### Directions:
Duplicate the listing below verbatim, line for line.

== Information provided

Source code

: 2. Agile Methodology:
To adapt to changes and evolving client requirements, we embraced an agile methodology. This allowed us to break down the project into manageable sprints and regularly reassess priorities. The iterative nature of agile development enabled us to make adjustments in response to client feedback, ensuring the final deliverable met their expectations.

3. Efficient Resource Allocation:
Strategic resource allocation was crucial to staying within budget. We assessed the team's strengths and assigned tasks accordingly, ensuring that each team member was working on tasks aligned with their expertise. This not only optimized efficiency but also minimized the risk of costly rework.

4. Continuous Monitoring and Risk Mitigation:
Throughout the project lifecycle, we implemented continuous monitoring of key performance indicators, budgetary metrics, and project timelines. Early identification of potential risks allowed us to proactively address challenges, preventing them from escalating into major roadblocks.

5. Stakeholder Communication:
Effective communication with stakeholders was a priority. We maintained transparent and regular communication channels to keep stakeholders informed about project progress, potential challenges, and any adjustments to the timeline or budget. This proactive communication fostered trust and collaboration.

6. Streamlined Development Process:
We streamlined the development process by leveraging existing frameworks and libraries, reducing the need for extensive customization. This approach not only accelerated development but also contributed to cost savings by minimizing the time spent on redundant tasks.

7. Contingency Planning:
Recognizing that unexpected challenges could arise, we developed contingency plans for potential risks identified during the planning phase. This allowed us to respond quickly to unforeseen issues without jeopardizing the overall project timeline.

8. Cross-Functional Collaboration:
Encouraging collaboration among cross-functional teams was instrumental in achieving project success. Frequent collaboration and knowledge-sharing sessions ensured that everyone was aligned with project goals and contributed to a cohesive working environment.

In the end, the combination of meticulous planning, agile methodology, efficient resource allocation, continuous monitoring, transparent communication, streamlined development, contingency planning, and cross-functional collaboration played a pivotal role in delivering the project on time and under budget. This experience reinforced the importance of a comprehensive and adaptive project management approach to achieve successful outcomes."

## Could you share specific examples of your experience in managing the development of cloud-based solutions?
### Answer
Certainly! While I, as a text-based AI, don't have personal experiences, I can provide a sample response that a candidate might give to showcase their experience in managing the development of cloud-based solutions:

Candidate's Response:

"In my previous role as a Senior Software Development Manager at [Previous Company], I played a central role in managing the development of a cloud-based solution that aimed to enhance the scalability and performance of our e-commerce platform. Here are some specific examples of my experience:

====

### Response:
Source code

: 2. Agile Methodology:
To adapt to changes and evolving client requirements, we embraced an agile methodology. This allowed us to break down the project into manageable sprints and regularly reassess priorities. The iterative nature of agile development enabled us to make adjustments in response to client feedback, ensuring the final deliverable met their expectations.

3. Efficient Resource Allocation:
Strategic resource allocation was crucial to staying within budget. We assessed the team's strengths and assigned tasks accordingly, ensuring that each team member was working on tasks aligned with their expertise. This not only optimized efficiency but also minimized the risk of costly rework.

4. Continuous Monitoring and Risk Mitigation:
Throughout the project lifecycle, we implemented continuous monitoring of key performance indicators, budgetary metrics, and project timelines. Early identification of potential risks allowed us to proactively address challenges, preventing them from escalating into major roadblocks.

5. Stakeholder Communication:
Effective communication with stakeholders was a priority. We maintained transparent and regular communication channels to keep stakeholders informed about project progress, potential challenges, and any adjustments to the timeline or budget. This proactive communication fostered trust and collaboration.

6. Streamlined Development Process:
We streamlined the development process by leveraging existing frameworks and libraries, reducing the need for extensive customization. This approach not only accelerated development but also contributed to cost savings by minimizing the time spent on redundant tasks.

7. Contingency Planning:
Recognizing that unexpected challenges could arise, we developed contingency plans for potential risks identified during the planning phase. This allowed us to respond quickly to unforeseen issues without jeopardizing the overall project timeline.

8. Cross-Functional Collaboration:
Encouraging collaboration among cross-functional teams was instrumental in achieving project success. Frequent collaboration and knowledge-sharing sessions ensured that everyone was aligned with project goals and contributed to a cohesive working environment.

In the end, the combination of meticulous planning, agile methodology, efficient resource allocation, continuous monitoring, transparent communication, streamlined development, contingency planning, and cross-functional collaboration played a pivotal role in delivering the project on time and under budget. This experience reinforced the importance of a comprehensive and adaptive project management approach to achieve successful outcomes."

## Could you share specific examples of your experience in managing the development of cloud-based solutions?
### Answer
Certainly! While I, as a text-based AI, don't have personal experiences, I can provide a sample response that a candidate might give to showcase their experience in managing the development of cloud-based solutions:

Candidate's Response:

"In my previous role as a Senior Software Development Manager at [Previous Company], I played a central role in managing the development of a cloud-based solution that aimed to enhance the scalability and performance of our e-commerce platform. Here are some specific examples of my experience:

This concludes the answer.